Alaska appeals federal court ruling that was a step toward new ‘Indian country’ here

Tlingit, Haida and Tsimshian people gather in Juneau for the opening of Celebration on June 5, 2024. (Photo by James Brooks/Alaska Beacon)

The state of Alaska is continuing its effort to oppose Alaska Native tribes’ effort to protect traditional lands via federal trust.

On Friday, the Alaska Department of Law filed a notice stating that it intends to ask the U.S. 9th Circuit Court of Appeals to review an Alaska U.S. District Court decision that upended decades of precedent by stating that under certain circumstances, the federal government has the power to take land into trust on behalf of tribes.
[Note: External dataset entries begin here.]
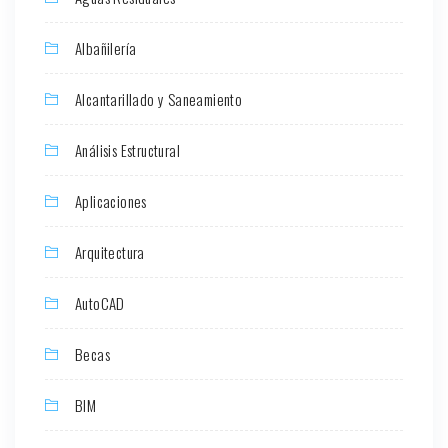
Albañilería
Alcantarillado y Saneamiento
Análisis Estructural
Aplicaciones
Arquitectura
AutoCAD
Becas
BIM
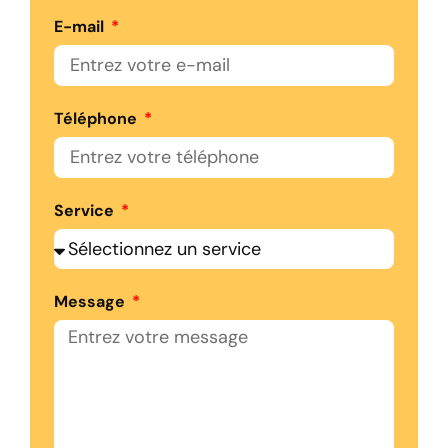
E-mail
Téléphone
Service
Message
The Alaska Native Claims Settlement Act of 1971 extinguished most “Indian country” in Alaska, but Judge Sharon Gleason, ruling in favor of tribes and the federal government, determined that the law didn’t preclude the federal government from creating new trust land.

The state of Alaska disagrees with that ruling, Attorney General Treg Taylor said on Friday.

“ANCSA eliminated the reservation system in Alaska and left no authority for the federal agency to recreate that system on its own more than 50 years later,” he said in a written statement shortly after the appeal was filed. “The State is not going to wait for the federal agency to think of new ways to change how Alaska works. We filed this litigation so the courts can resolve this issue for good. To get such finality, we need the appellate courts to weigh in.”